(Beginning of RECORDS TO USE)
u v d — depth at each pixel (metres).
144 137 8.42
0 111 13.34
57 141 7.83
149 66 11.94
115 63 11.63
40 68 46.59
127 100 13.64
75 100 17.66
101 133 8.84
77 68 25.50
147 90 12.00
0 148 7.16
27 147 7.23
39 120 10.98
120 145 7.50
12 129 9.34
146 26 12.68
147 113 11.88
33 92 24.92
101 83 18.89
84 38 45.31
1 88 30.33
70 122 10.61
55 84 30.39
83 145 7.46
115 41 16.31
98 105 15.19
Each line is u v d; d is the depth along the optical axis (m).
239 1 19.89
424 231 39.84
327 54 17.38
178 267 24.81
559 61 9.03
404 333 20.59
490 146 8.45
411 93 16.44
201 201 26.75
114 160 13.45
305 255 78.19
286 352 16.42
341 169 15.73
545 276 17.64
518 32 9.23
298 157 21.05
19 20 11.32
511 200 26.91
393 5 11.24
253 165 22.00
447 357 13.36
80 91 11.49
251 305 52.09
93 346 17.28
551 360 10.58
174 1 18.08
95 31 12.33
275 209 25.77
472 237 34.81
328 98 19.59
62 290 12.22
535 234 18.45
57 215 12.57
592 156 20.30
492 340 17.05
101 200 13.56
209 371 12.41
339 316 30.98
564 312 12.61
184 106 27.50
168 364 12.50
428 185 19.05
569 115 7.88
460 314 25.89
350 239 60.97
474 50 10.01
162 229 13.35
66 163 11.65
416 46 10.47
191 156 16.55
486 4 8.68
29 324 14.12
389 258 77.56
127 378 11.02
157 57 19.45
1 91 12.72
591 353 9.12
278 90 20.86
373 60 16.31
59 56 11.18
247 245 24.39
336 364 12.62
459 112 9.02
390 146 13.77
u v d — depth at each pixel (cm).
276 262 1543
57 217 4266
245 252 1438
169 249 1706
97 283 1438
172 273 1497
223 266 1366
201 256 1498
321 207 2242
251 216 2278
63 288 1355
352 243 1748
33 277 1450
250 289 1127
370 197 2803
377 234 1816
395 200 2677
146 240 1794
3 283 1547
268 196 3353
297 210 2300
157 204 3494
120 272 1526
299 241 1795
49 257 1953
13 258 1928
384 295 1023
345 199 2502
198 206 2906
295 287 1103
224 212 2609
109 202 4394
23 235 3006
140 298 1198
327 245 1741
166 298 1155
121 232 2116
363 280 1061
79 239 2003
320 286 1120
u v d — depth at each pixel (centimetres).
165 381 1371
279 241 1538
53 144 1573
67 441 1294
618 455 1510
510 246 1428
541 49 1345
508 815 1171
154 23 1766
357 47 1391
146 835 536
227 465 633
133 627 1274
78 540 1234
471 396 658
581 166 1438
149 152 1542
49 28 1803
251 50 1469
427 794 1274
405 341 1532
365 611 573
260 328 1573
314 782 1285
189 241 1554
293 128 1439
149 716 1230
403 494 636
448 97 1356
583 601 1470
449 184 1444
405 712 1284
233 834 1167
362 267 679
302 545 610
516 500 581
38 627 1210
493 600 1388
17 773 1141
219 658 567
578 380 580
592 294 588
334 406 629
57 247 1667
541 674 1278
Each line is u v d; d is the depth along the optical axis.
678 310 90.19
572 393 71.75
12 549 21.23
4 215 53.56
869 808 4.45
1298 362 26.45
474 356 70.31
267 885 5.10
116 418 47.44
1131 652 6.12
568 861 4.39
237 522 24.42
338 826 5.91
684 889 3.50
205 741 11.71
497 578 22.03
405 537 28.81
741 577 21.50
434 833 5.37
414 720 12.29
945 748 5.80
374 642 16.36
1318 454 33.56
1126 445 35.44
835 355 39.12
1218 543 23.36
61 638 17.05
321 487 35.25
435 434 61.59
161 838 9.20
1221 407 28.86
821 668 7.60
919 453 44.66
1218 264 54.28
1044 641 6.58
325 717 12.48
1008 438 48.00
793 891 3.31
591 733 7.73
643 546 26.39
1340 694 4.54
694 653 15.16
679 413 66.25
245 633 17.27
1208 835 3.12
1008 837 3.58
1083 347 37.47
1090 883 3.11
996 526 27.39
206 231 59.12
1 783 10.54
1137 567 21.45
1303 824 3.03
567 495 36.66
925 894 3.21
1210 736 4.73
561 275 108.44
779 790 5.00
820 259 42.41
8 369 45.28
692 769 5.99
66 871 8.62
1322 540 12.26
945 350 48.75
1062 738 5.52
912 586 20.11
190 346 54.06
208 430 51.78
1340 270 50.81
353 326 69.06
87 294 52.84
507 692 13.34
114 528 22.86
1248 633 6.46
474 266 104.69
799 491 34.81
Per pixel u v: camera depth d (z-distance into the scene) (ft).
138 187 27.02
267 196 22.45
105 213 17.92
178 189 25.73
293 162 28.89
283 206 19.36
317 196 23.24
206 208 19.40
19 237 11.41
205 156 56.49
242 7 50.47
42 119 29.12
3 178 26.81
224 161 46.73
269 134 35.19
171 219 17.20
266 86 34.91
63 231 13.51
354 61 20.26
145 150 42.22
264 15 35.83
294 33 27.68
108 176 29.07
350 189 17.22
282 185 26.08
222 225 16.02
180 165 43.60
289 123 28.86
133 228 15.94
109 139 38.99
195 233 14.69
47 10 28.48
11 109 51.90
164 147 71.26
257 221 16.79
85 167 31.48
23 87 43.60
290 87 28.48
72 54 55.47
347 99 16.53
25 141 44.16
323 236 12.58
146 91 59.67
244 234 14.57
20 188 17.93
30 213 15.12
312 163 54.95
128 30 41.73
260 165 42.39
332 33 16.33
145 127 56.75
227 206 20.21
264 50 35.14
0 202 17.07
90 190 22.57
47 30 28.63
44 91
(End of RECORDS TO USE)
● **ASSIGNMENT**: Reproduce each of the records word for word.

● **REPLY TO THE EXERCISE**:
u v d — depth at each pixel (metres).
144 137 8.42
0 111 13.34
57 141 7.83
149 66 11.94
115 63 11.63
40 68 46.59
127 100 13.64
75 100 17.66
101 133 8.84
77 68 25.50
147 90 12.00
0 148 7.16
27 147 7.23
39 120 10.98
120 145 7.50
12 129 9.34
146 26 12.68
147 113 11.88
33 92 24.92
101 83 18.89
84 38 45.31
1 88 30.33
70 122 10.61
55 84 30.39
83 145 7.46
115 41 16.31
98 105 15.19
Each line is u v d; d is the depth along the optical axis (m).
239 1 19.89
424 231 39.84
327 54 17.38
178 267 24.81
559 61 9.03
404 333 20.59
490 146 8.45
411 93 16.44
201 201 26.75
114 160 13.45
305 255 78.19
286 352 16.42
341 169 15.73
545 276 17.64
518 32 9.23
298 157 21.05
19 20 11.32
511 200 26.91
393 5 11.24
253 165 22.00
447 357 13.36
80 91 11.49
251 305 52.09
93 346 17.28
551 360 10.58
174 1 18.08
95 31 12.33
275 209 25.77
472 237 34.81
328 98 19.59
62 290 12.22
535 234 18.45
57 215 12.57
592 156 20.30
492 340 17.05
101 200 13.56
209 371 12.41
339 316 30.98
564 312 12.61
184 106 27.50
168 364 12.50
428 185 19.05
569 115 7.88
460 314 25.89
350 239 60.97
474 50 10.01
162 229 13.35
66 163 11.65
416 46 10.47
191 156 16.55
486 4 8.68
29 324 14.12
389 258 77.56
127 378 11.02
157 57 19.45
1 91 12.72
591 353 9.12
278 90 20.86
373 60 16.31
59 56 11.18
247 245 24.39
336 364 12.62
459 112 9.02
390 146 13.77
u v d — depth at each pixel (cm).
276 262 1543
57 217 4266
245 252 1438
169 249 1706
97 283 1438
172 273 1497
223 266 1366
201 256 1498
321 207 2242
251 216 2278
63 288 1355
352 243 1748
33 277 1450
250 289 1127
370 197 2803
377 234 1816
395 200 2677
146 240 1794
3 283 1547
268 196 3353
297 210 2300
157 204 3494
120 272 1526
299 241 1795
49 257 1953
13 258 1928
384 295 1023
345 199 2502
198 206 2906
295 287 1103
224 212 2609
109 202 4394
23 235 3006
140 298 1198
327 245 1741
166 298 1155
121 232 2116
363 280 1061
79 239 2003
320 286 1120
u v d — depth at each pixel (centimetres).
165 381 1371
279 241 1538
53 144 1573
67 441 1294
618 455 1510
510 246 1428
541 49 1345
508 815 1171
154 23 1766
357 47 1391
146 835 536
227 465 633
133 627 1274
78 540 1234
471 396 658
581 166 1438
149 152 1542
49 28 1803
251 50 1469
427 794 1274
405 341 1532
365 611 573
260 328 1573
314 782 1285
189 241 1554
293 128 1439
149 716 1230
403 494 636
448 97 1356
583 601 1470
449 184 1444
405 712 1284
233 834 1167
362 267 679
302 545 610
516 500 581
38 627 1210
493 600 1388
17 773 1141
219 658 567
578 380 580
592 294 588
334 406 629
57 247 1667
541 674 1278
Each line is u v d; d is the depth along the optical axis.
678 310 90.19
572 393 71.75
12 549 21.23
4 215 53.56
869 808 4.45
1298 362 26.45
474 356 70.31
267 885 5.10
116 418 47.44
1131 652 6.12
568 861 4.39
237 522 24.42
338 826 5.91
684 889 3.50
205 741 11.71
497 578 22.03
405 537 28.81
741 577 21.50
434 833 5.37
414 720 12.29
945 748 5.80
374 642 16.36
1318 454 33.56
1126 445 35.44
835 355 39.12
1218 543 23.36
61 638 17.05
321 487 35.25
435 434 61.59
161 838 9.20
1221 407 28.86
821 668 7.60
919 453 44.66
1218 264 54.28
1044 641 6.58
325 717 12.48
1008 438 48.00
793 891 3.31
591 733 7.73
643 546 26.39
1340 694 4.54
694 653 15.16
679 413 66.25
245 633 17.27
1208 835 3.12
1008 837 3.58
1083 347 37.47
1090 883 3.11
996 526 27.39
206 231 59.12
1 783 10.54
1137 567 21.45
1303 824 3.03
567 495 36.66
925 894 3.21
1210 736 4.73
561 275 108.44
779 790 5.00
820 259 42.41
8 369 45.28
692 769 5.99
66 871 8.62
1322 540 12.26
945 350 48.75
1062 738 5.52
912 586 20.11
190 346 54.06
208 430 51.78
1340 270 50.81
353 326 69.06
87 294 52.84
507 692 13.34
114 528 22.86
1248 633 6.46
474 266 104.69
799 491 34.81
Per pixel u v: camera depth d (z-distance into the scene) (ft).
138 187 27.02
267 196 22.45
105 213 17.92
178 189 25.73
293 162 28.89
283 206 19.36
317 196 23.24
206 208 19.40
19 237 11.41
205 156 56.49
242 7 50.47
42 119 29.12
3 178 26.81
224 161 46.73
269 134 35.19
171 219 17.20
266 86 34.91
63 231 13.51
354 61 20.26
145 150 42.22
264 15 35.83
294 33 27.68
108 176 29.07
350 189 17.22
282 185 26.08
222 225 16.02
180 165 43.60
289 123 28.86
133 228 15.94
109 139 38.99
195 233 14.69
47 10 28.48
11 109 51.90
164 147 71.26
257 221 16.79
85 167 31.48
23 87 43.60
290 87 28.48
72 54 55.47
347 99 16.53
25 141 44.16
323 236 12.58
146 91 59.67
244 234 14.57
20 188 17.93
30 213 15.12
312 163 54.95
128 30 41.73
260 165 42.39
332 33 16.33
145 127 56.75
227 206 20.21
264 50 35.14
0 202 17.07
90 190 22.57
47 30 28.63
44 91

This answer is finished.